Definition. Let germ $\phi\colon (\mathbb{R}^n,0)\to (\mathbb{R}^n,0)$, is germ of diffeomorphism, if there exist $\psi\colon (\mathbb{R}^n,0)\to (\mathbb{R}^{n},0)$, such that $\psi\circ \phi = \phi \circ \psi = 1_{\mathbb{R}^n,0}$.
I need prove that, the set $\operatorname{Dif}( \mathbb{R}^n,0)$ is a group under the composition.
I'm confused with the definition of it being a germ of diffeomorphism, I am trying to test the lock, but I have not been able to.

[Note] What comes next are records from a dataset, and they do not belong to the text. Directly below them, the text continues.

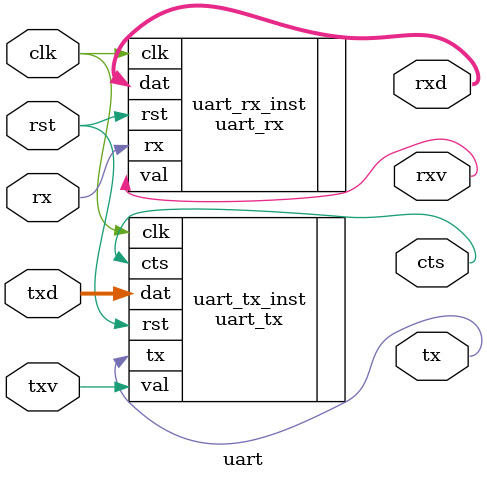
<source format=sv>
module uart #
(                            
  parameter int   DATA_BITS = 8,
  parameter int   STOP_BITS = 1,
  parameter [1:0] PARITY_MODE  = 0, // 0: None, 1: Even, 2: Odd
  parameter int   BAUD_RATE = 115200,
  parameter int   CLK_FREQ  = 125000000
)
(
    input  logic       clk,
    input  logic       rst,

	input  logic       rx,
	output logic       tx,

	input  logic [7:0] txd,
	input  logic       txv,
	output logic       cts,
	
	output logic [7:0] rxd,
	output logic       rxv
);
  
  uart_rx #(
    .DATA_BITS (DATA_BITS),
    .STOP_BITS (STOP_BITS),
    .PARITY_MODE    (PARITY_MODE   ),
    .BAUD_RATE (BAUD_RATE),
    .CLK_FREQ  (CLK_FREQ )
  ) uart_rx_inst (
    .clk (clk),
    .rst (rst),
    .rx  (rx ),
    .dat (rxd),
    .val (rxv)
  );
  
  uart_tx #(
    .DATA_BITS   (DATA_BITS),
    .STOP_BITS   (STOP_BITS),
    .PARITY_MODE (PARITY_MODE   ), // 0: None, 1: Even, 2: Odd
    .BAUD_RATE   (BAUD_RATE),
    .CLK_FREQ    (CLK_FREQ )
  ) uart_tx_inst (
    .clk  (clk),
    .rst  (rst),
    .tx   (tx ),
    .dat  (txd),
    .val  (txv),
    .cts  (cts) 
  );

endmodule

</source>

Let $f,g\in Dif(\mathbb{R}^n,0)$ then there exist $\varphi\colon(\mathbb{R}^n,0)\to(\mathbb{R}^n,0)$ such that $f\circ \varphi=\varphi\circ f=1_{\mathbb{R}^n,0}$. Again there exist $\psi\colon (\mathbb{R}^n,0)\to (\mathbb{R}^n,0)$ such that $g\circ \psi=\varphi\circ g=1_{\mathbb{R}^n,0}$ . Now I've to show that $f\circ g\in Dif(\mathbb{R}^n,0)$, I have not been able to show that the closure is hold.
any suggestion or help is welcome